ENTRIES >>

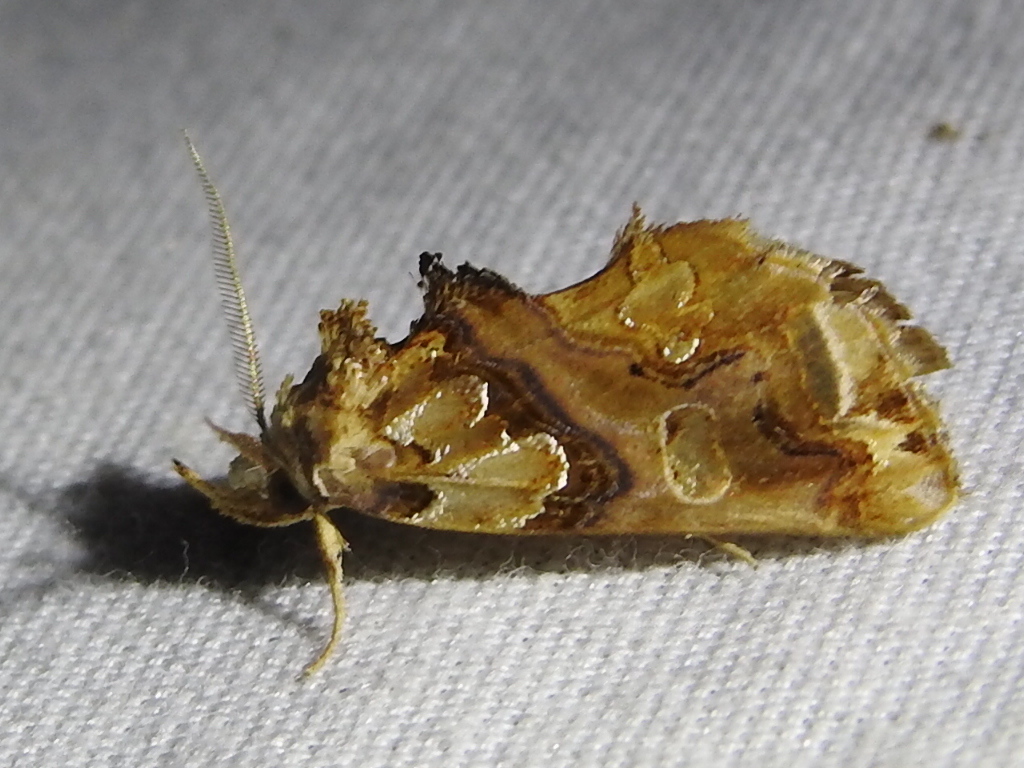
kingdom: Animalia
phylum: Arthropoda
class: Insecta
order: Lepidoptera
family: Erebidae
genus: Plusiodonta
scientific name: Plusiodonta compressipalpis
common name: Moonseed moth
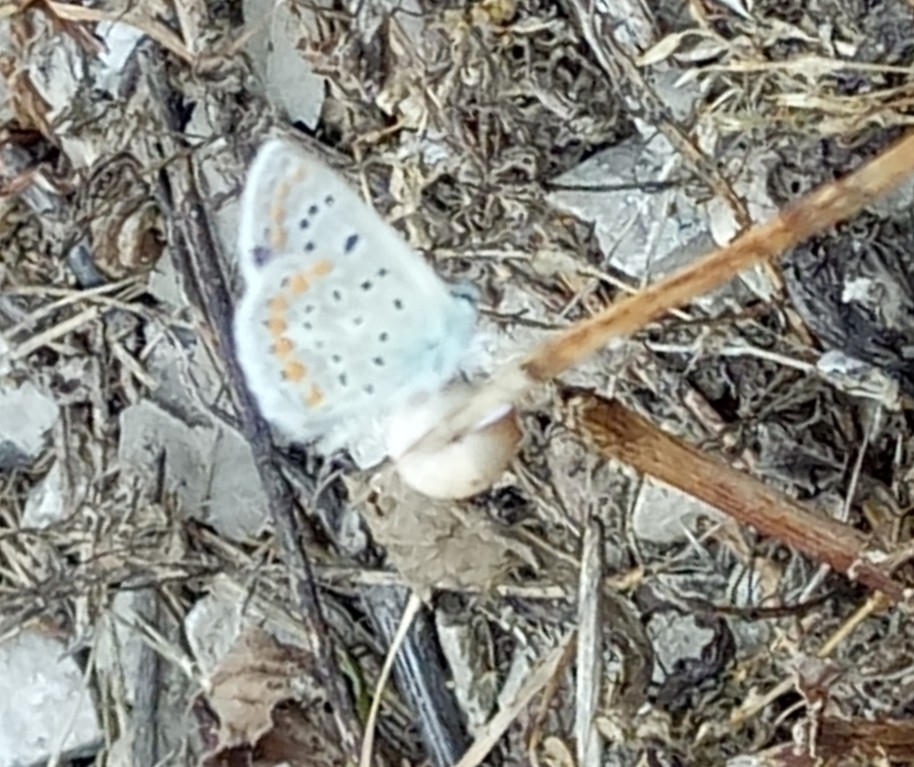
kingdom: Animalia
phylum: Arthropoda
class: Insecta
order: Lepidoptera
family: Lycaenidae
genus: Polyommatus
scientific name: Polyommatus celina
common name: Austaut's blue
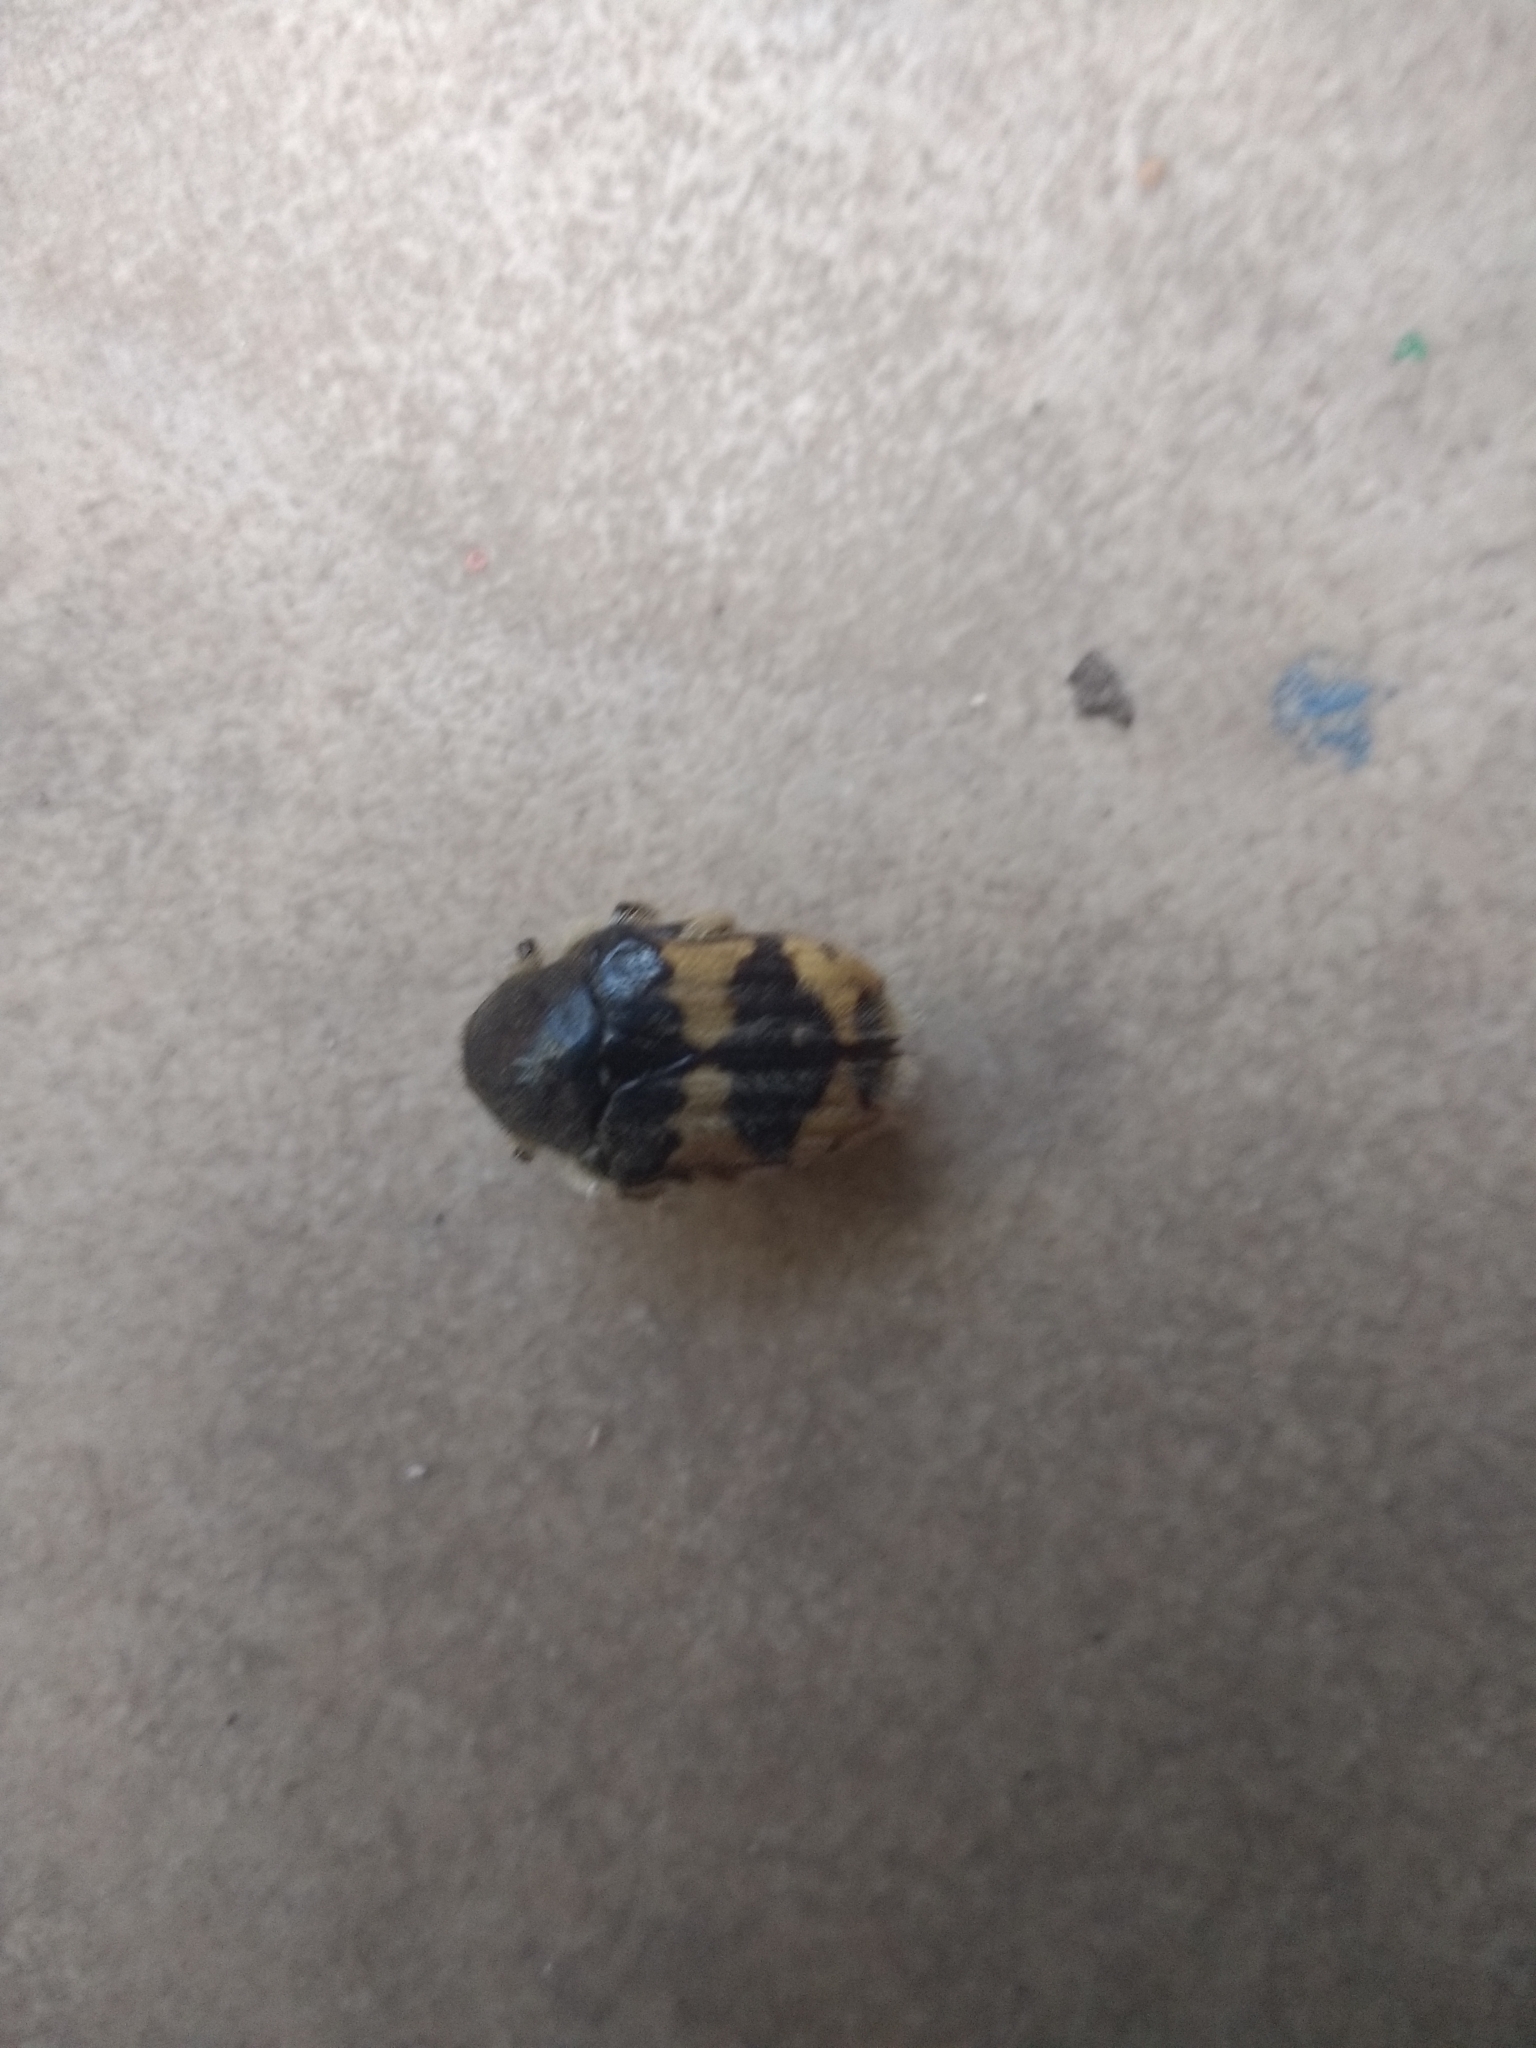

THE EXERCISE >>
Turn the lines from all the entries above into one numbered list, skipping blank lines and leaving the pictures out.

ANSWER TO THE PROBLEM >>
1. kingdom: Animalia
2. phylum: Arthropoda
3. class: Insecta
4. order: Lepidoptera
5. family: Erebidae
6. genus: Plusiodonta
7. scientific name: Plusiodonta compressipalpis
8. common name: Moonseed moth
9. kingdom: Animalia
10. phylum: Arthropoda
11. class: Insecta
12. order: Lepidoptera
13. family: Lycaenidae
14. genus: Polyommatus
15. scientific name: Polyommatus celina
16. common name: Austaut's blue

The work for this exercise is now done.